##### TEXTE FOURNI

3 De Alain Chassagneux -
Bonjour,
En cherchant vainement trace d'un hommage rendu à Patrick Reumaux, je suis tombé par hasard sur le billet d'humeur que vous venez de consacrer à cette triste nouvelle.
Je constate au passage mais je ne sais pas si je dois m'en réjouir que sur un tel sujet, le Sceau du Tabellion, qui habituellement sombre dans les profondeurs du classement de ce tableau d'horreur qu'est devenu l'internet, figure cette fois en bonne place entre les copains mycologues de Patrick qui saluent sa mémoire et votre Alamblog qui relaie l'info.
L'occasion de vous en conter une bien belle puisque Patrick Reumaux m'avait fait récemment l'amitié de me confier des "Dialogues avec la Gobeline" pas piqués des hannetons, ni des lucilies vertes qu'il affectionnait tout particulièrement.

##########
##### MATÉRIEL D'ÉTUDE

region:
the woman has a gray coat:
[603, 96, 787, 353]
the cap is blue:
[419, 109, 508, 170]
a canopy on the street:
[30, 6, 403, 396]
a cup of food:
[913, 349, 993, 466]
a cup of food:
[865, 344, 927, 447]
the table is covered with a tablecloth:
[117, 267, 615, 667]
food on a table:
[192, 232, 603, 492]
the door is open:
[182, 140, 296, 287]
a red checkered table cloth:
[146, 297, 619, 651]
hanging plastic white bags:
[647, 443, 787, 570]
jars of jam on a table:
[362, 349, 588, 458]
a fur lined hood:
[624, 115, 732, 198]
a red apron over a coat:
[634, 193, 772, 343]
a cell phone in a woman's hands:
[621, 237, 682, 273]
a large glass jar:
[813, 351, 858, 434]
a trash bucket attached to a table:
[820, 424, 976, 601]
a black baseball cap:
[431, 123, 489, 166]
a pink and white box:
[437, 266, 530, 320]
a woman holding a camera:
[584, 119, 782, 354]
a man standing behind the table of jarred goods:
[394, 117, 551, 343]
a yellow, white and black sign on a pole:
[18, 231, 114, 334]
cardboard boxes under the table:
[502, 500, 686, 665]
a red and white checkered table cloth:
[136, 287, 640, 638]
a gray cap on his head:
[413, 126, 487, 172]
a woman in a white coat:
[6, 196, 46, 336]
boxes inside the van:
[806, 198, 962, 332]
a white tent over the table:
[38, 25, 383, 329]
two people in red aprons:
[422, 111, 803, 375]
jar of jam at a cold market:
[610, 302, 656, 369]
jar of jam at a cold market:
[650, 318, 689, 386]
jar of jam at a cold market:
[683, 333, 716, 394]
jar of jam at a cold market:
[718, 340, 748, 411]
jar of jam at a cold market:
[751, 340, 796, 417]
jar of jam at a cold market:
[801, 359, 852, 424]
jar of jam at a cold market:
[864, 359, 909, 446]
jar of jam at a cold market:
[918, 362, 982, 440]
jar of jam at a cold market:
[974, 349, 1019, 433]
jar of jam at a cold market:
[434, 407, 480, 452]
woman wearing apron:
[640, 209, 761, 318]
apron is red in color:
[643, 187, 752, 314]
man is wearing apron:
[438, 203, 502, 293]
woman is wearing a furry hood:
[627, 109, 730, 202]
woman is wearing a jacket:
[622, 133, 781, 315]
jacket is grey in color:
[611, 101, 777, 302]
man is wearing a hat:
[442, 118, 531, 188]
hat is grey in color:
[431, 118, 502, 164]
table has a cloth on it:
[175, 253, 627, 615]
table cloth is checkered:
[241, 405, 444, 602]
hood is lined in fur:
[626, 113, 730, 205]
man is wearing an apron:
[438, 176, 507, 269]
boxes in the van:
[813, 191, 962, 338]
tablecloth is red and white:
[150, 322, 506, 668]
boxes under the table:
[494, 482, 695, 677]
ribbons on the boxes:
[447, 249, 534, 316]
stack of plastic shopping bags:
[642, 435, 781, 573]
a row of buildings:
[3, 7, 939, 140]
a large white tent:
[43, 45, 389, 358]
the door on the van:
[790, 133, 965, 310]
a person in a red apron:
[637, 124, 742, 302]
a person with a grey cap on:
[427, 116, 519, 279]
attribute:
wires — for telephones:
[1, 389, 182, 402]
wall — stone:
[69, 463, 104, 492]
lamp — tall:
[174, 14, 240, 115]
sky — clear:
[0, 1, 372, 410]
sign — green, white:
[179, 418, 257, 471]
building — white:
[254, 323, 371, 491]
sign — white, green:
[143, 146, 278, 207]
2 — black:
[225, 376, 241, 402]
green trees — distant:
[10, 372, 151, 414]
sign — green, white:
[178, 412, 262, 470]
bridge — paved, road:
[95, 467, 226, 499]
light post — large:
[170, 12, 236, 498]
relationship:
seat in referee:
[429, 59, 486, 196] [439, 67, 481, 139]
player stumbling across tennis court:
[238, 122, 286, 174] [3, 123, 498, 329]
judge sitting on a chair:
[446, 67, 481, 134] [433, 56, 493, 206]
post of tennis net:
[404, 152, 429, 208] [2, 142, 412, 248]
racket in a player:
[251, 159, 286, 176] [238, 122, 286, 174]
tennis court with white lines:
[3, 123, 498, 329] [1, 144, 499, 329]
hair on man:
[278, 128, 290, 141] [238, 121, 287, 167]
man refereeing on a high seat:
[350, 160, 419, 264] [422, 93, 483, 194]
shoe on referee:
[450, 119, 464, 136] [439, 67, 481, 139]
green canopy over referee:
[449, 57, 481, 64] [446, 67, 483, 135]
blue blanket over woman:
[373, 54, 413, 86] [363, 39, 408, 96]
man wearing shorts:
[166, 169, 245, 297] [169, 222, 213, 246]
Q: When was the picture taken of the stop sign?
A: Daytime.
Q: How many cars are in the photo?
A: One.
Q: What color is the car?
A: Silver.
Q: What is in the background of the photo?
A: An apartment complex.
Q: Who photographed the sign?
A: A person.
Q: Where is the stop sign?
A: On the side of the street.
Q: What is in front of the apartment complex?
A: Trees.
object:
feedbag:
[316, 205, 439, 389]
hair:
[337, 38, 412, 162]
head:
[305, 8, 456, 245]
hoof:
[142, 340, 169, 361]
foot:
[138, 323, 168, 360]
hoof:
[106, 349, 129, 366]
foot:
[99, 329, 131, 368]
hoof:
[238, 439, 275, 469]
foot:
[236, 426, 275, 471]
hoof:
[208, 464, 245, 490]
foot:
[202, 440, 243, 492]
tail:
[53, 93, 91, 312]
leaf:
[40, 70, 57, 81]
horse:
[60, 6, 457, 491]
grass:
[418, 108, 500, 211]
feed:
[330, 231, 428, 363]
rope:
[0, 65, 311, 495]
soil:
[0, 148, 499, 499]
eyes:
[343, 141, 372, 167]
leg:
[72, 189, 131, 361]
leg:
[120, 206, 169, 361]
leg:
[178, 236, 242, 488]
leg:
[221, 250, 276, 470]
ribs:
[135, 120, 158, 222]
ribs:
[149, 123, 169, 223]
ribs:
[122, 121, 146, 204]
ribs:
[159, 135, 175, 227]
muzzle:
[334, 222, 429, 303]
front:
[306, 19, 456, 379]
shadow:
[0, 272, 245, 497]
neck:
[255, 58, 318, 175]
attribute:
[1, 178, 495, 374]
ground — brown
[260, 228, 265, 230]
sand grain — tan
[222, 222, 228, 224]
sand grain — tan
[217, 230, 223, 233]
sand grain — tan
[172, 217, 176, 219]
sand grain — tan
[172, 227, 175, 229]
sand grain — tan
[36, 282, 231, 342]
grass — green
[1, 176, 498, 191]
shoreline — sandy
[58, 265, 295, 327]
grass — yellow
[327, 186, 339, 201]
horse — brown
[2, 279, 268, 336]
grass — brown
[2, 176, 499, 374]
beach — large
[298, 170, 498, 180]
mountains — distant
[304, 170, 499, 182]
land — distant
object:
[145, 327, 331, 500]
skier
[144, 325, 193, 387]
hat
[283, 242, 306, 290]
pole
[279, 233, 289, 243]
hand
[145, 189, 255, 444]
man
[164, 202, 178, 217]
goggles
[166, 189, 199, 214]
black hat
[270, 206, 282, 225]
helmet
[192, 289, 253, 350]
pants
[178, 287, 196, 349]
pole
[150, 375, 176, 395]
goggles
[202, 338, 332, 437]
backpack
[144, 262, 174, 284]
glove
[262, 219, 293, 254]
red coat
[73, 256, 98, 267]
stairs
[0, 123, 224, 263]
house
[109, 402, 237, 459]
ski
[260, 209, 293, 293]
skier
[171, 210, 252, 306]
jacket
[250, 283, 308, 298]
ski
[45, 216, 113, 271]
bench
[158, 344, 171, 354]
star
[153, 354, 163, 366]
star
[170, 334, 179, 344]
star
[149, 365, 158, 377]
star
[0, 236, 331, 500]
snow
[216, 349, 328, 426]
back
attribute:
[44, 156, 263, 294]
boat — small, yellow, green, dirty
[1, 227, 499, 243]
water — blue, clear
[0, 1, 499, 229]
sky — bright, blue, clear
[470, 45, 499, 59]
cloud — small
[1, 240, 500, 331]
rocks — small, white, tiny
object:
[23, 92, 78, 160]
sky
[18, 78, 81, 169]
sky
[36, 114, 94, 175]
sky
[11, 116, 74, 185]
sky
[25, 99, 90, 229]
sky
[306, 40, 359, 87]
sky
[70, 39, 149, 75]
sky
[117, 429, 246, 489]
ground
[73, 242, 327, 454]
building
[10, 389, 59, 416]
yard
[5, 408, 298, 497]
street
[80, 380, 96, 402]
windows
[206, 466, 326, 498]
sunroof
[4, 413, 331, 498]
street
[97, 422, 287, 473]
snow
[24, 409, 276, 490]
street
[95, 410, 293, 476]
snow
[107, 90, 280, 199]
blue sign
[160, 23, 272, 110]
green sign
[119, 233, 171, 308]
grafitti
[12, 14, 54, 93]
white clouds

##########

= MISE EN PRATIQUE =
a – Modifiez le texte sur Patrick Reumaux en reprenant le passage compris entre "L'occasion de vous" et "affectionnait tout particulièrement.", bornes incluses, où "hannetons" devient "scarabées".
b – D'après le texte sur Patrick Reumaux, qu'est-ce que celui-ci avait récemment confié à l'auteur du message ?

= RÉPONSES ATTENDUES =
a –
L'occasion de vous en conter une bien belle puisque Patrick Reumaux m'avait fait récemment l'amitié de me confier des "Dialogues avec la Gobeline" pas piqués des scarabées, ni des lucilies vertes qu'il affectionnait tout particulièrement.

b – Des « Dialogues avec la Gobeline ».